Instruction:
Reproduce the listing below with "Kontakt" replaced by "Kontakty" and every other line left as it stands. Omit the pictures from your reproduction.

[Saved entries]
════════════════════

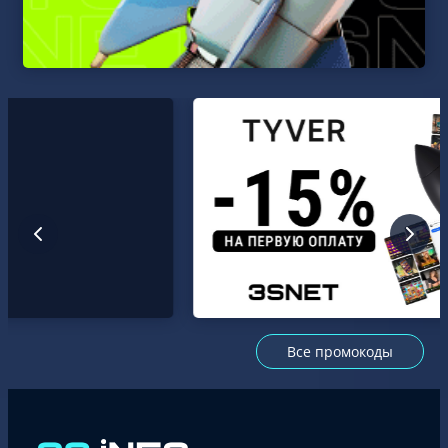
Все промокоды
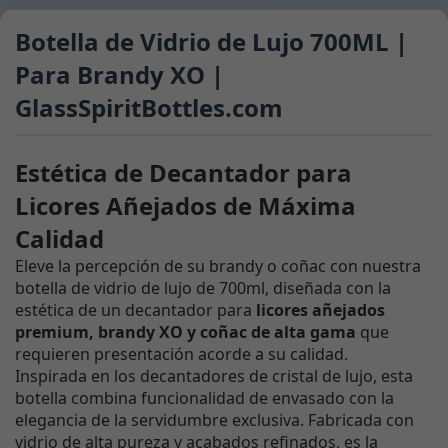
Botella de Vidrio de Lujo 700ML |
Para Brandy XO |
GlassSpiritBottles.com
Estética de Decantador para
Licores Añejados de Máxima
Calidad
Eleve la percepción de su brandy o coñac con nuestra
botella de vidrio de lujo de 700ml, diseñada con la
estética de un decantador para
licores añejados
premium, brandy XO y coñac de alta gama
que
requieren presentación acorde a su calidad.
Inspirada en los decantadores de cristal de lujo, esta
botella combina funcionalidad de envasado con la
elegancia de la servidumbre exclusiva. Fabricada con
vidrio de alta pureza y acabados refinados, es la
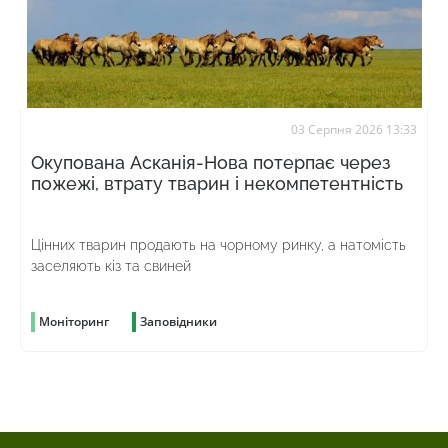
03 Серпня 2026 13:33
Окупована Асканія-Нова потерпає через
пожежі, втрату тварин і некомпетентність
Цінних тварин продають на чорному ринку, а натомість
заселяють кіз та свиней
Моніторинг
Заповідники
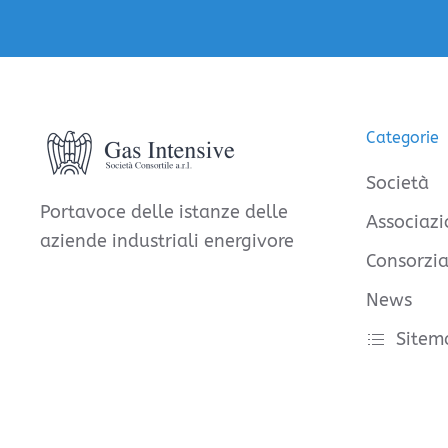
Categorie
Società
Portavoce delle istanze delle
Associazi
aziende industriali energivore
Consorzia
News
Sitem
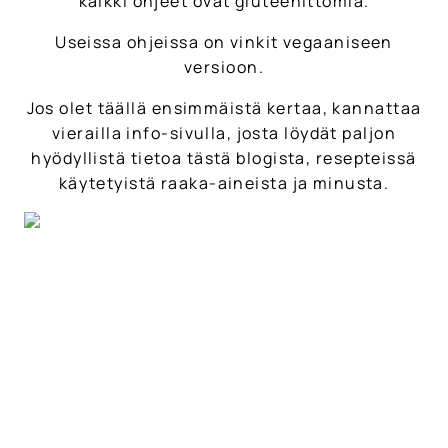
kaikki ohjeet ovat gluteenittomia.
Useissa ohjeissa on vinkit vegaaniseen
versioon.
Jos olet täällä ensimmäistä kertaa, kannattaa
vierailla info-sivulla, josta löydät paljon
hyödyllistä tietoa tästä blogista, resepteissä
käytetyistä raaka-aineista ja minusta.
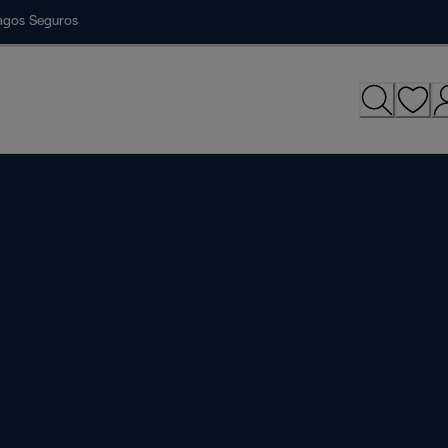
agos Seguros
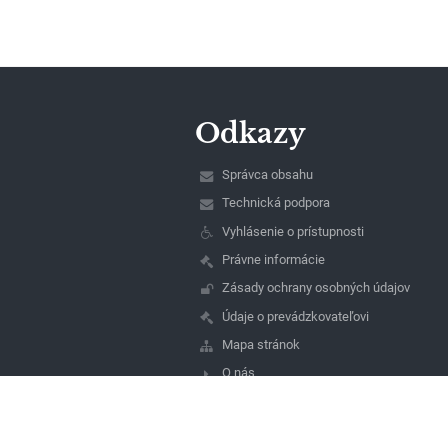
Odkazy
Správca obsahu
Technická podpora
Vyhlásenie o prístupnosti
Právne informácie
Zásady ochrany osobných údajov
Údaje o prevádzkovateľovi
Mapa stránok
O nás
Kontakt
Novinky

════════════════════

Task output:
Все промокоды
Botella de Vidrio de Lujo 700ML |
Para Brandy XO |
GlassSpiritBottles.com
Estética de Decantador para
Licores Añejados de Máxima
Calidad
Eleve la percepción de su brandy o coñac con nuestra
botella de vidrio de lujo de 700ml, diseñada con la
estética de un decantador para
licores añejados
premium, brandy XO y coñac de alta gama
que
requieren presentación acorde a su calidad.
Inspirada en los decantadores de cristal de lujo, esta
botella combina funcionalidad de envasado con la
elegancia de la servidumbre exclusiva. Fabricada con
vidrio de alta pureza y acabados refinados, es la
03 Серпня 2026 13:33
Окупована Асканія-Нова потерпає через
пожежі, втрату тварин і некомпетентність
Цінних тварин продають на чорному ринку, а натомість
заселяють кіз та свиней
Моніторинг
Заповідники
Categorie
Società
Portavoce delle istanze delle
Associazi
aziende industriali energivore
Consorzia
News
Sitem
kaikki ohjeet ovat gluteenittomia.
Useissa ohjeissa on vinkit vegaaniseen
versioon.
Jos olet täällä ensimmäistä kertaa, kannattaa
vierailla info-sivulla, josta löydät paljon
hyödyllistä tietoa tästä blogista, resepteissä
käytetyistä raaka-aineista ja minusta.
agos Seguros
Odkazy
Správca obsahu
Technická podpora
Vyhlásenie o prístupnosti
Právne informácie
Zásady ochrany osobných údajov
Údaje o prevádzkovateľovi
Mapa stránok
O nás
Kontakty
Novinky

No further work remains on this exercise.